M.J. Rose is the author of the new novel Cartier's Hope, which takes place in New York in 1910. Her other books include Tiffany Blues and The Library of Light and Shadow. She lives in Connecticut.
Q: How did you come up with the idea for Cartier's Hope, and for your character Vera?
A: I was doing research for another novel, taking a class on talisman and amulets, and the professor said something about how in the early 1900s it was considered chic to thumb your nose at bad luck and how many women started wearing good luck charms upside down to tempt fate.
She mentioned that the Hope had been sold in just that way - that its bad luck had been a selling point in 1910.
As for Vera, she came out of my lifelong fascination with Nellie Bly.
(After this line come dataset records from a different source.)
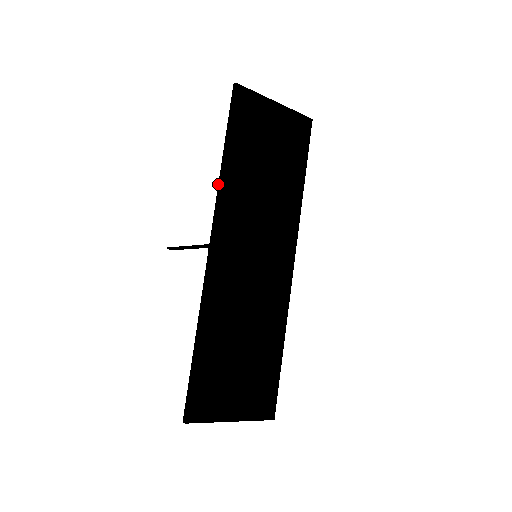
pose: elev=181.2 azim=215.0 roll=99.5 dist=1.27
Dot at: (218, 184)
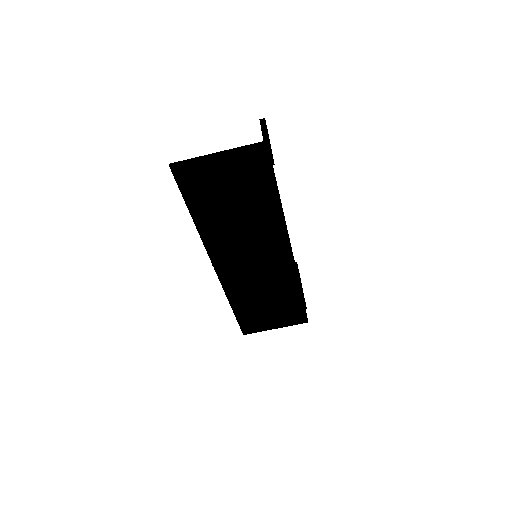
Dot at: (199, 233)
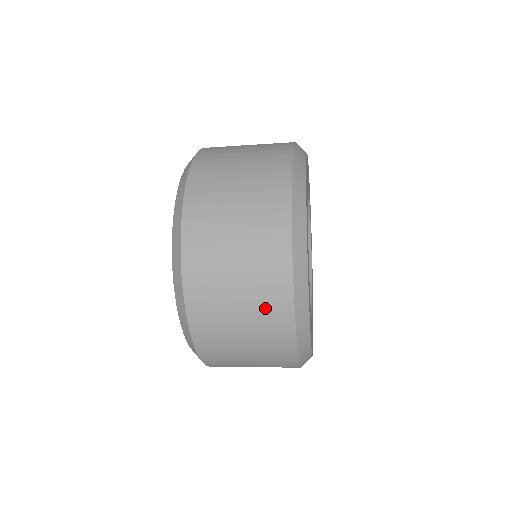
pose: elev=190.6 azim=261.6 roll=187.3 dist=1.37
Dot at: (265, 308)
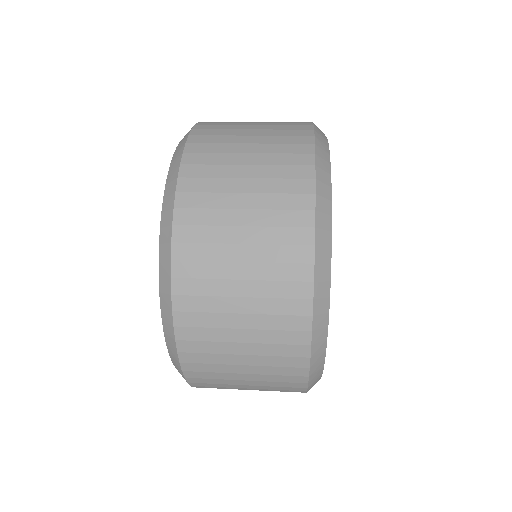
Dot at: (276, 258)
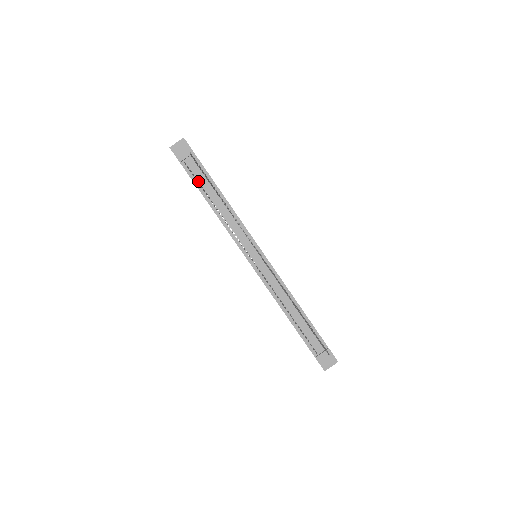
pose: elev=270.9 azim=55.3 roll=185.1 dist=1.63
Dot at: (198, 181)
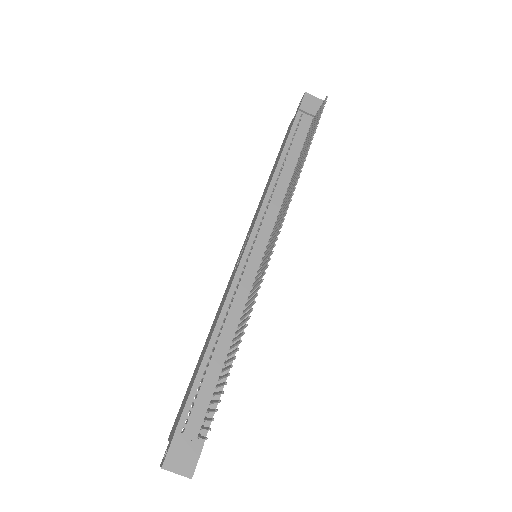
Dot at: (294, 138)
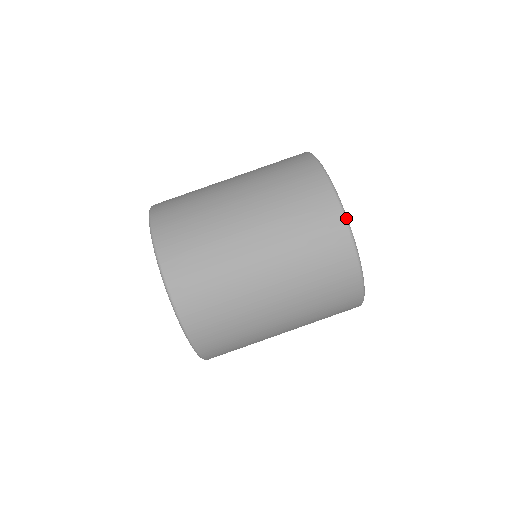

I've been waiting to write about a journalist in the Gilded Age for ages.
Q: What kind of research did you do for this novel?
A: I worked with several jewelry experts and read a lot of source material written by people of the day. Including a lot of articles, letters and stories written by women journalists at the time.
Q: What do you think Vera's experiences say about women journalists in the early 20th century?
A: How difficult it was for them to be treated equally to the male reporters and how exploited they were by their bosses and editors.
Q: The novel takes place in New York City in 1910. How important is setting to you in your writing?
A: Setting is critical to me. If I can't fall in love with the setting and time of a book, I can't write it.
There is still so much of New York from 1910 that you can see walking around and that is very special to me. The Plaza Hotel, Central Park, some of the restaurants Vera and her fellow journalists frequent... are all still there.
Q: What are you working on now?
A: A book about another famous jewel that I can't wait to share with readers, but for now I want to focus talking about Cartier's Hope.
Q: Anything else we should know?
A: After you read Cartier's Hope, read Wilkie Collins’ The Moonstone -- Pierre Cartier had read it, and the stories he told about the Hope have a lot in common with Collins’ book that was written decades earlier.